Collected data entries
━━━━━━━━━━━━━━━━━━━━━━━━━━━━━━

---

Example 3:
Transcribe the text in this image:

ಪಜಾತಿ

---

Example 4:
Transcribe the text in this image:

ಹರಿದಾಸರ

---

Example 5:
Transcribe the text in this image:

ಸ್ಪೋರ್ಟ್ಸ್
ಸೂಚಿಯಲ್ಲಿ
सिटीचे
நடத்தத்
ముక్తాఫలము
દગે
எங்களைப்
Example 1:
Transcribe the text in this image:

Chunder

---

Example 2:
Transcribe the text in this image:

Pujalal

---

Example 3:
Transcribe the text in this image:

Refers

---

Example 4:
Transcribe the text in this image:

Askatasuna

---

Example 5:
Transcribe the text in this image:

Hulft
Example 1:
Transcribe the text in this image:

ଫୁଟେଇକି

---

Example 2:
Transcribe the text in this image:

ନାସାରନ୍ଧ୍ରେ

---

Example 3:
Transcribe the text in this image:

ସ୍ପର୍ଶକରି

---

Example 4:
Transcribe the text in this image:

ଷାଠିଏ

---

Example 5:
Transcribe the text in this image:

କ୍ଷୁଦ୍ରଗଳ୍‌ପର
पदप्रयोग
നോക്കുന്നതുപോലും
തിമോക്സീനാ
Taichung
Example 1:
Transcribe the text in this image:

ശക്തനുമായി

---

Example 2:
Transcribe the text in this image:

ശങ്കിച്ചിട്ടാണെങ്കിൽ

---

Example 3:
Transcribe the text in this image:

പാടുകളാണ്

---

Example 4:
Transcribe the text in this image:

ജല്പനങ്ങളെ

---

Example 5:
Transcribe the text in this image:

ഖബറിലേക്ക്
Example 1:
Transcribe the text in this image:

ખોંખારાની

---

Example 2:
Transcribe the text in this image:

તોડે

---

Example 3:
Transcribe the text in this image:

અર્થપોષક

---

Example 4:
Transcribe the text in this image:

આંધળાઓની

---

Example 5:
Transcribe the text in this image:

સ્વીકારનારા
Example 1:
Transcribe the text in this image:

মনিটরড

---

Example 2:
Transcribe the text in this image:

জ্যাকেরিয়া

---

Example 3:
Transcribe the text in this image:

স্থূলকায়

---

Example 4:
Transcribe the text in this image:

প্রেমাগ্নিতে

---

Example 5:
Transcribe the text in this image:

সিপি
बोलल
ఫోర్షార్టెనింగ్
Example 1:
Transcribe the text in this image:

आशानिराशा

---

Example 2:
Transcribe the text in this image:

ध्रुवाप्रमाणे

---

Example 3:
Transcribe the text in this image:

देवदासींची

━━━━━━━━━━━━━━━━━━━━━━━━━━━━━━

■ **Exercise**
Transcribe each entry exactly as it appears.

■ **Answer to this task**
---

Example 3:
Transcribe the text in this image:

ಪಜಾತಿ

---

Example 4:
Transcribe the text in this image:

ಹರಿದಾಸರ

---

Example 5:
Transcribe the text in this image:

ಸ್ಪೋರ್ಟ್ಸ್
ಸೂಚಿಯಲ್ಲಿ
सिटीचे
நடத்தத்
ముక్తాఫలము
દગે
எங்களைப்
Example 1:
Transcribe the text in this image:

Chunder

---

Example 2:
Transcribe the text in this image:

Pujalal

---

Example 3:
Transcribe the text in this image:

Refers

---

Example 4:
Transcribe the text in this image:

Askatasuna

---

Example 5:
Transcribe the text in this image:

Hulft
Example 1:
Transcribe the text in this image:

ଫୁଟେଇକି

---

Example 2:
Transcribe the text in this image:

ନାସାରନ୍ଧ୍ରେ

---

Example 3:
Transcribe the text in this image:

ସ୍ପର୍ଶକରି

---

Example 4:
Transcribe the text in this image:

ଷାଠିଏ

---

Example 5:
Transcribe the text in this image:

କ୍ଷୁଦ୍ରଗଳ୍‌ପର
पदप्रयोग
നോക്കുന്നതുപോലും
തിമോക്സീനാ
Taichung
Example 1:
Transcribe the text in this image:

ശക്തനുമായി

---

Example 2:
Transcribe the text in this image:

ശങ്കിച്ചിട്ടാണെങ്കിൽ

---

Example 3:
Transcribe the text in this image:

പാടുകളാണ്

---

Example 4:
Transcribe the text in this image:

ജല്പനങ്ങളെ

---

Example 5:
Transcribe the text in this image:

ഖബറിലേക്ക്
Example 1:
Transcribe the text in this image:

ખોંખારાની

---

Example 2:
Transcribe the text in this image:

તોડે

---

Example 3:
Transcribe the text in this image:

અર્થપોષક

---

Example 4:
Transcribe the text in this image:

આંધળાઓની

---

Example 5:
Transcribe the text in this image:

સ્વીકારનારા
Example 1:
Transcribe the text in this image:

মনিটরড

---

Example 2:
Transcribe the text in this image:

জ্যাকেরিয়া

---

Example 3:
Transcribe the text in this image:

স্থূলকায়

---

Example 4:
Transcribe the text in this image:

প্রেমাগ্নিতে

---

Example 5:
Transcribe the text in this image:

সিপি
बोलल
ఫోర్షార్టెనింగ్
Example 1:
Transcribe the text in this image:

आशानिराशा

---

Example 2:
Transcribe the text in this image:

ध्रुवाप्रमाणे

---

Example 3:
Transcribe the text in this image:

देवदासींची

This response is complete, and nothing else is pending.